Copy the entries that appear below in full, leaving out any picture among them.

[Transcribed page contents]
__________
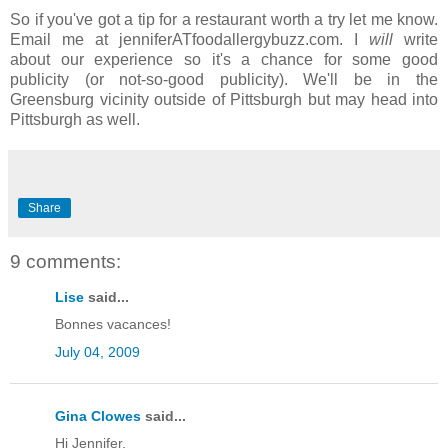
So if you've got a tip for a restaurant worth a try let me know.
Email me at jenniferATfoodallergybuzz.com. I
will
write
about our experience so it's a chance for some good
publicity (or not-so-good publicity). We'll be in the
Greensburg vicinity outside of Pittsburgh but may head into
Pittsburgh as well.
Share
9 comments:
Lise
said...
Bonnes vacances!
July 04, 2009
Gina Clowes
said...
Hi Jennifer,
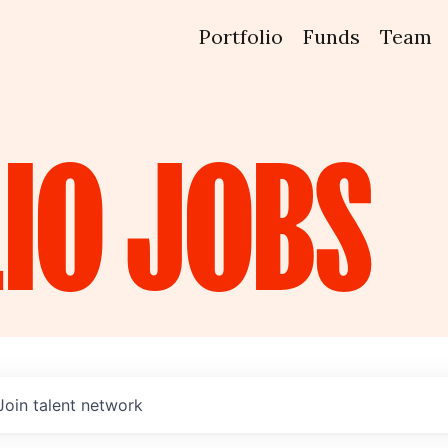
Portfolio
Funds
Team
IO
JOBS
Join talent network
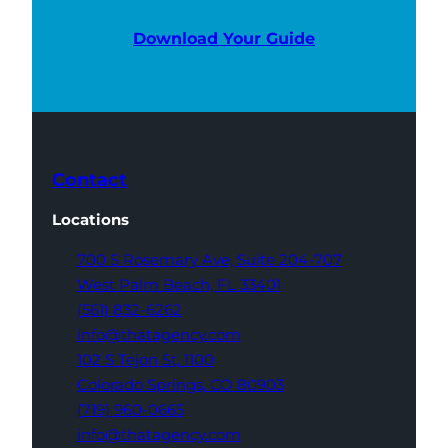
Download Your Guide
Contact
Locations
700 S Rosemary Ave,
Suite 204-707
West Palm Beach,
FL 33401
(561) 832-6262
info@thatagency.com
102 S Tejon St,
1100
Colorado Springs,
CO 80903
(719) 960-0665
info@thatagency.com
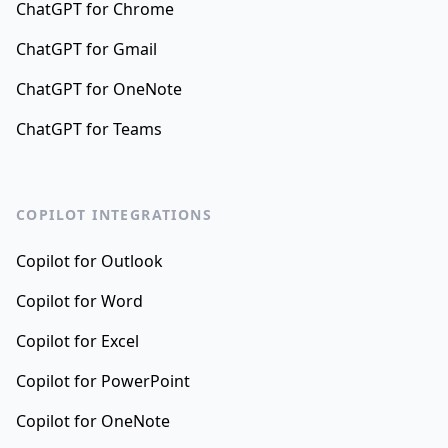
ChatGPT for Chrome
ChatGPT for Gmail
ChatGPT for OneNote
ChatGPT for Teams
COPILOT INTEGRATIONS
Copilot for Outlook
Copilot for Word
Copilot for Excel
Copilot for PowerPoint
Copilot for OneNote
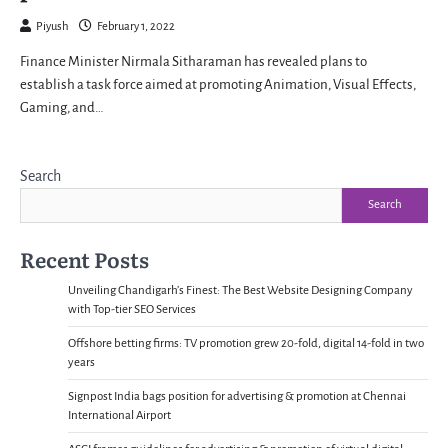
Piyush
February 1, 2022
Finance Minister Nirmala Sitharaman has revealed plans to
establish a task force aimed at promoting Animation, Visual Effects,
Gaming, and…
Search
Search
Recent Posts
Unveiling Chandigarh’s Finest: The Best Website Designing Company
with Top-tier SEO Services
Offshore betting firms: TV promotion grew 20-fold, digital 14-fold in two
years
Signpost India bags position for advertising & promotion at Chennai
International Airport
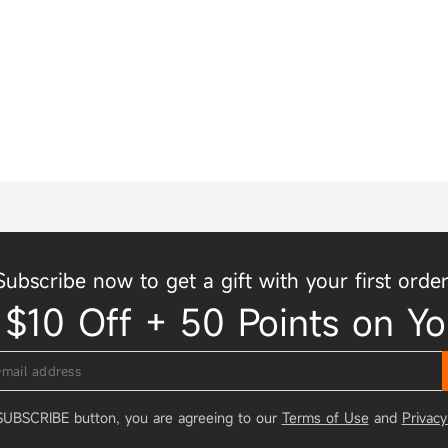
Subscribe now to get a gift with your first order
 $10 Off + 50 Points on Yo
 SUBSCRIBE button, you are agreeing to our
Terms of Use
and
Privacy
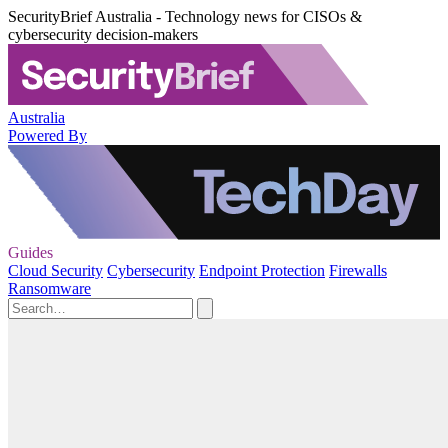
SecurityBrief Australia - Technology news for CISOs &
cybersecurity decision-makers
Australia
Powered By
Guides
Cloud Security
Cybersecurity
Endpoint Protection
Firewalls
Ransomware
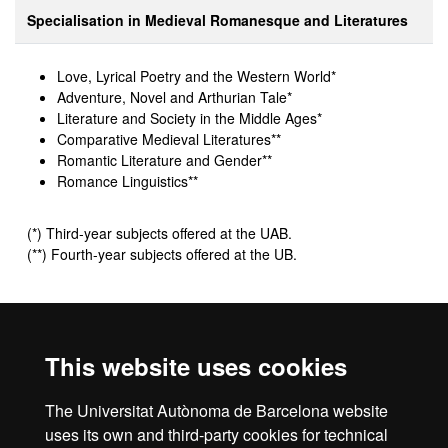
Specialisation in Medieval Romanesque and Literatures
Love, Lyrical Poetry and the Western World*
Adventure, Novel and Arthurian Tale
*
Literature and Society in the Middle Ages*
Comparative Medieval Literatures**
Romantic Literature and Gender**
Romance Linguistics**
(*) Third-year subjects offered at the UAB.
(**) Fourth-year subjects offered at the UB.
All optional subjects are worth 6 credits.
This website uses cookies
Additional information
The Universitat Autònoma de Barcelona website
All optional subjects are not scheduled each year.
uses its own and third-party cookies for technical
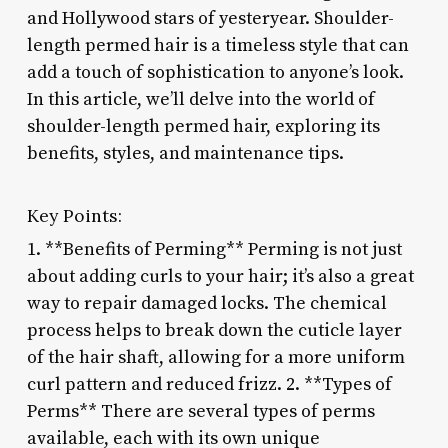
and Hollywood stars of yesteryear. Shoulder-
length permed hair is a timeless style that can
add a touch of sophistication to anyone’s look.
In this article, we’ll delve into the world of
shoulder-length permed hair, exploring its
benefits, styles, and maintenance tips.
Key Points:
1. **Benefits of Perming** Perming is not just
about adding curls to your hair; it’s also a great
way to repair damaged locks. The chemical
process helps to break down the cuticle layer
of the hair shaft, allowing for a more uniform
curl pattern and reduced frizz. 2. **Types of
Perms** There are several types of perms
available, each with its own unique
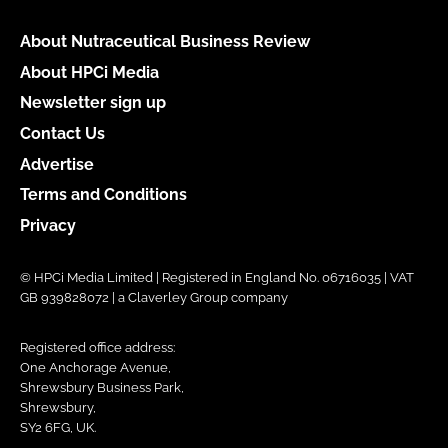
About Nutraceutical Business Review
About HPCi Media
Newsletter sign up
Contact Us
Advertise
Terms and Conditions
Privacy
© HPCi Media Limited | Registered in England No. 06716035 | VAT
GB 939828072 | a Claverley Group company
Registered office address:
One Anchorage Avenue,
Shrewsbury Business Park,
Shrewsbury,
SY2 6FG, UK.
__________
### Answer box
So if you've got a tip for a restaurant worth a try let me know.
Email me at jenniferATfoodallergybuzz.com. I
will
write
about our experience so it's a chance for some good
publicity (or not-so-good publicity). We'll be in the
Greensburg vicinity outside of Pittsburgh but may head into
Pittsburgh as well.
Share
9 comments:
Lise
said...
Bonnes vacances!
July 04, 2009
Gina Clowes
said...
Hi Jennifer,
Portfolio
Funds
Team
IO
JOBS
Join talent network
Download Your Guide
Contact
Locations
700 S Rosemary Ave,
Suite 204-707
West Palm Beach,
FL 33401
(561) 832-6262
info@thatagency.com
102 S Tejon St,
1100
Colorado Springs,
CO 80903
(719) 960-0665
info@thatagency.com
ChatGPT for Chrome
ChatGPT for Gmail
ChatGPT for OneNote
ChatGPT for Teams
COPILOT INTEGRATIONS
Copilot for Outlook
Copilot for Word
Copilot for Excel
Copilot for PowerPoint
Copilot for OneNote
Piyush
February 1, 2022
Finance Minister Nirmala Sitharaman has revealed plans to
establish a task force aimed at promoting Animation, Visual Effects,
Gaming, and…
Search
Search
Recent Posts
Unveiling Chandigarh’s Finest: The Best Website Designing Company
with Top-tier SEO Services
Offshore betting firms: TV promotion grew 20-fold, digital 14-fold in two
years
Signpost India bags position for advertising & promotion at Chennai
International Airport
Subscribe now to get a gift with your first order
 $10 Off + 50 Points on Yo
 SUBSCRIBE button, you are agreeing to our
Terms of Use
and
Privacy
SecurityBrief Australia - Technology news for CISOs &
cybersecurity decision-makers
Australia
Powered By
Guides
Cloud Security
Cybersecurity
Endpoint Protection
Firewalls
Ransomware
Specialisation in Medieval Romanesque and Literatures
Love, Lyrical Poetry and the Western World*
Adventure, Novel and Arthurian Tale
*
Literature and Society in the Middle Ages*
Comparative Medieval Literatures**
Romantic Literature and Gender**
Romance Linguistics**
(*) Third-year subjects offered at the UAB.
(**) Fourth-year subjects offered at the UB.
All optional subjects are worth 6 credits.
This website uses cookies
Additional information
The Universitat Autònoma de Barcelona website
All optional subjects are not scheduled each year.
uses its own and third-party cookies for technical
and Hollywood stars of yesteryear. Shoulder-
length permed hair is a timeless style that can
add a touch of sophistication to anyone’s look.
In this article, we’ll delve into the world of
shoulder-length permed hair, exploring its
benefits, styles, and maintenance tips.
Key Points:
1. **Benefits of Perming** Perming is not just
about adding curls to your hair; it’s also a great
way to repair damaged locks. The chemical
process helps to break down the cuticle layer
of the hair shaft, allowing for a more uniform
curl pattern and reduced frizz. 2. **Types of
Perms** There are several types of perms
available, each with its own unique
About Nutraceutical Business Review
About HPCi Media
Newsletter sign up
Contact Us
Advertise
Terms and Conditions
Privacy
© HPCi Media Limited | Registered in England No. 06716035 | VAT
GB 939828072 | a Claverley Group company
Registered office address:
One Anchorage Avenue,
Shrewsbury Business Park,
Shrewsbury,
SY2 6FG, UK.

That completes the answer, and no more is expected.